Pharmaceutical companies are increasingly using artificial intelligence (AI) systems to develop new treatments and medicines. British startup Exscientia and Japanese pharmaceutical firm Sumitomo Dainippon Pharma have used algorithms that sift through thousands of potential compounds to develop a medication that will soon be clinically tested on humans. (The drug is meant to treat obsessive-compulsive disorder.)
AI medicine context
The partnership between Exscientia and Sumitomo Dainippon is one example of pharmaceutical companies and AI startups partnering to leverage machine learning to discover patterns that might be too subtle or complex for humans to recognize. Furthermore, AI can be used to predict the reactions and behaviors of tiny molecules within chemical compounds that could produce desirable properties for medicines. For instance, Iktos, a company that leverages AI to discover new drugs, is applying its technology to a number of small-molecule discovery programs in collaboration with pharmaceutical giant Pfizer.
Another example is the partnership between AstraZeneca and BenevolentAI. The two companies are collaborating to discover new drugs for chronic kidney disease and idiopathic pulmonary fibrosis—a serious lung disease. German biotechnology company, Evotec, has also formed a partnership with Exscientia. Evotec has announced a phase one clinical trial on a new anticancer molecule, created in partnership with Exscientia.
By using data, machine learning, and AI, pharmaceutical companies and AI startups are pooling their expertise to discover new drugs faster than ever before. Algorithms may also identify molecules previously unknown to scientists, which could lead to new insights about diseases and how they can be treated or cured.

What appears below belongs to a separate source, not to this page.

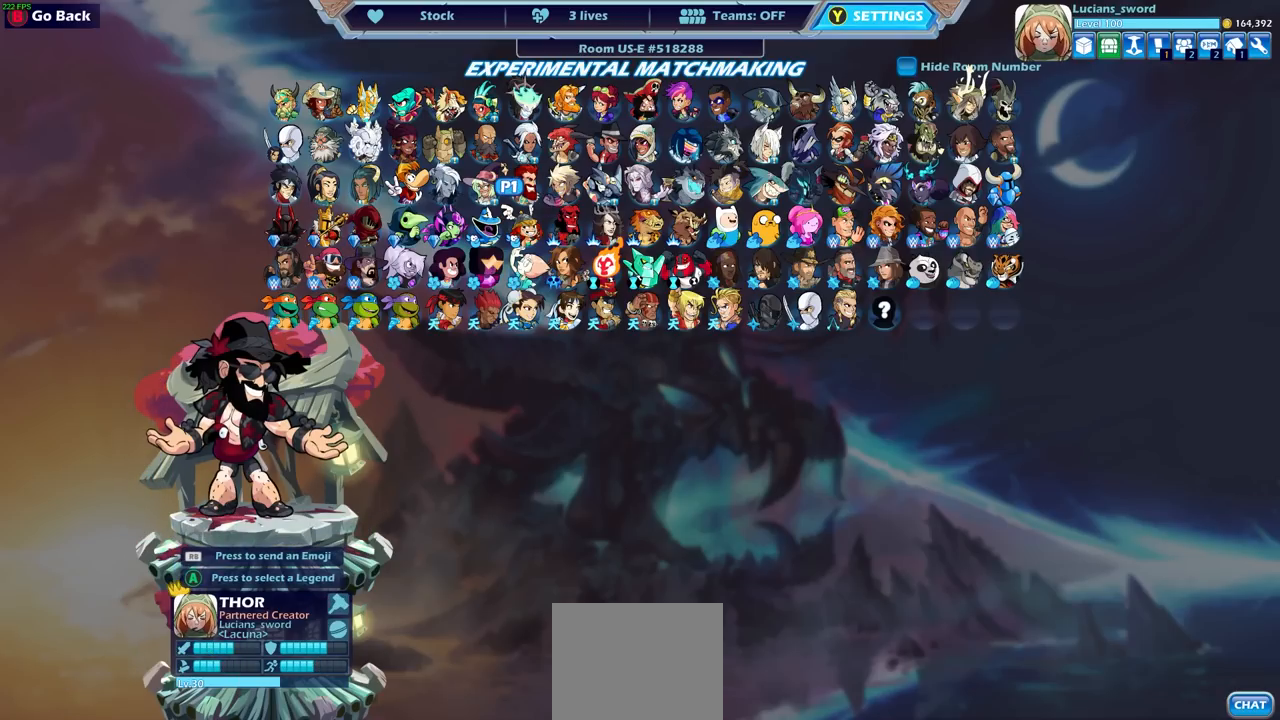
{"buttons": [], "left_stick": "center", "right_stick": "center", "events": [[167, "SELECT", "down"], [317, "SELECT", "up"]]}
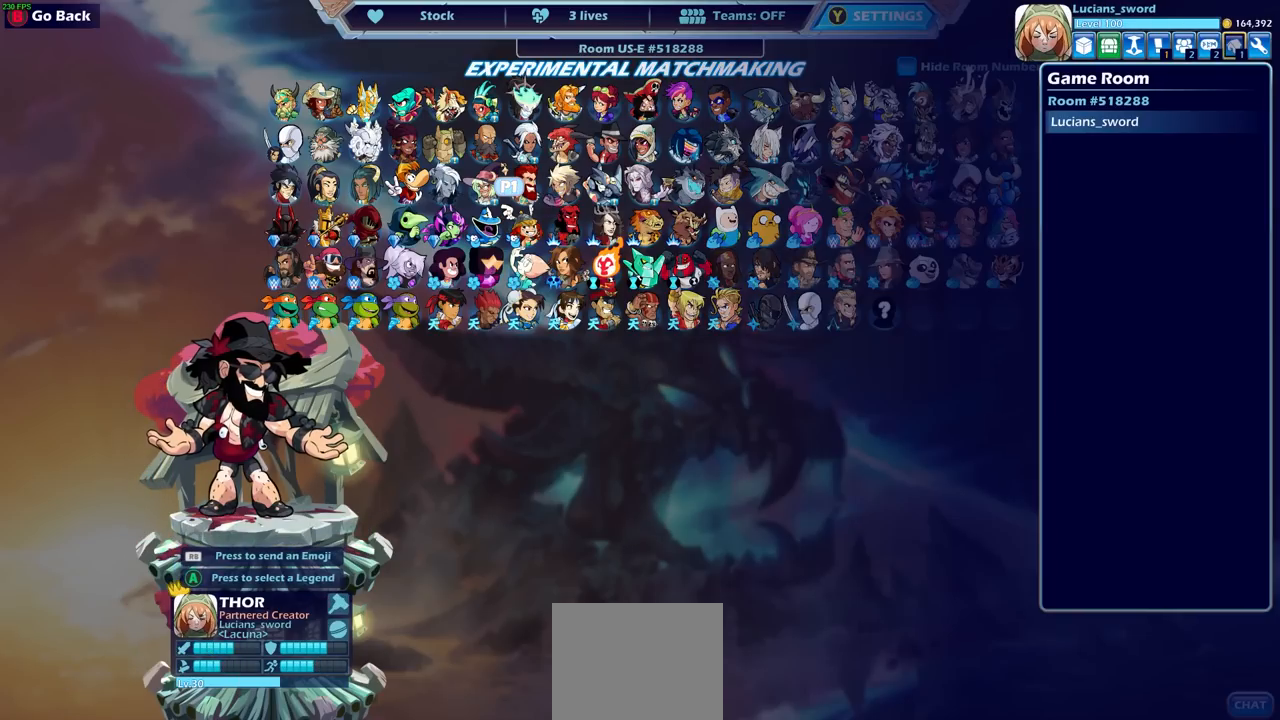
{"buttons": [], "left_stick": "center", "right_stick": "center", "events": [[217, "DPAD_LEFT", "down"], [317, "DPAD_LEFT", "up"], [383, "DPAD_LEFT", "down"], [483, "DPAD_LEFT", "up"]]}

The use of AI can increase the speed at which new drugs can be developed and tested. For example, algorithms can sift through vast quantities of data on potential compounds, checking them against available databases of parameters in a fraction of the time it would take a battery of scientists. In the case of the Exscientia trial, a drug that typically would have taken about five years to be approved for a trial only took 12 months.
Applications for AI-powered pharmaceutical research
AI-powered pharmaceutical research has the potential to:
- Enhance and accelerate drug discovery and manufacturing.
- Facilitate the development of more effective and better-targeted drugs.
- Create more partnerships between pharmaceutical and AI companies to meet the urgent need for drugs that can treat many intractable and hereto incurable diseases.
- Produce more effective research results. Up until 2010, only ~10 percent of medicines in development ever reached the market. With the help of AI solutions, drug development may become more successful.
Questions to comment on
- Would you take a drug discovered and developed with the application of AI systems?
- What do you believe to be potential risks in using drugs and treatments developed by AI systems for human conditions?